阈值布尔网络被广泛用于模拟基因调控系统和社会动态，如共识形成。在这些网络中，每个节点采用二进制值（0或1），导致可能的配置数量随着节点数量（2n）呈指数增长。推断这样的网络需要从配置数据中学习权重矩阵和阈值向量。然而，在实践中，完整的状态转移矩阵很少可用。本研究探讨了阈值布尔网络的泛化能力，特别是当可用训练数据量减少或退化时，它们准确推断底层网络的能力。我们进行了实验，利用感知器学习算法进行训练，在不同大小和连接的网络上经验地探索这种泛化。我们还检查了数据退化的场景，并评估了网络保留原始系统固定点的能力。我们的结果揭示了网络大小和状态转移矩阵所需部分之间的反比关系：更大的网络需要更少的数据来推断原始结构。例如，5个节点的网络需要大约62.5%的数据，而9个节点的网络只需要46%的数据。相反，我们观察到节点度与准确推理所需的训练数据量之间呈正相关。在保留不动点方面，我们的研究结果表明，使用大约40%的数据通常足以保留完整数据集中存在的不动点。
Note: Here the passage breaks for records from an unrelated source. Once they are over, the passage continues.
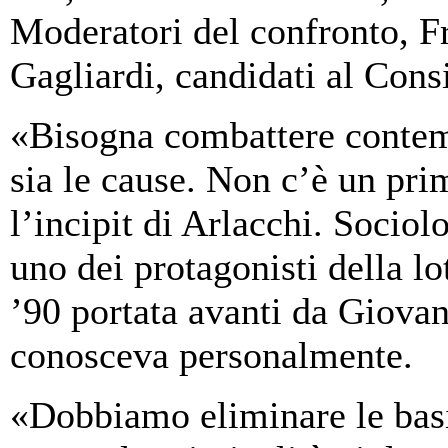
Moderatori del confronto, F
Gagliardi, candidati al Cons
«Bisogna combattere contem
sia le cause. Non c’è un pri
l’incipit di Arlacchi. Sociol
uno dei protagonisti della lot
’90 portata avanti da Giova
conosceva personalmente.
«Dobbiamo eliminare le bas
本文章由计算机程序翻译，如有差异，请以英文原文为准。

求助全文

约1分钟内获得全文求助全文

来源期刊

Biosystems 生物-生物学

CiteScore

3.70

自引率

18.80%

发文量

129

审稿时长

34 days

期刊介绍： BioSystems encourages experimental, computational, and theoretical articles that link biology, evolutionary thinking, and the information processing sciences. The link areas form a circle that encompasses the fundamental nature of biological information processing, computational modeling of complex biological systems, evolutionary models of computation, the application of biological principles to the design of novel computing systems, and the use of biomolecular materials to synthesize artificial systems that capture essential principles of natural biological information processing.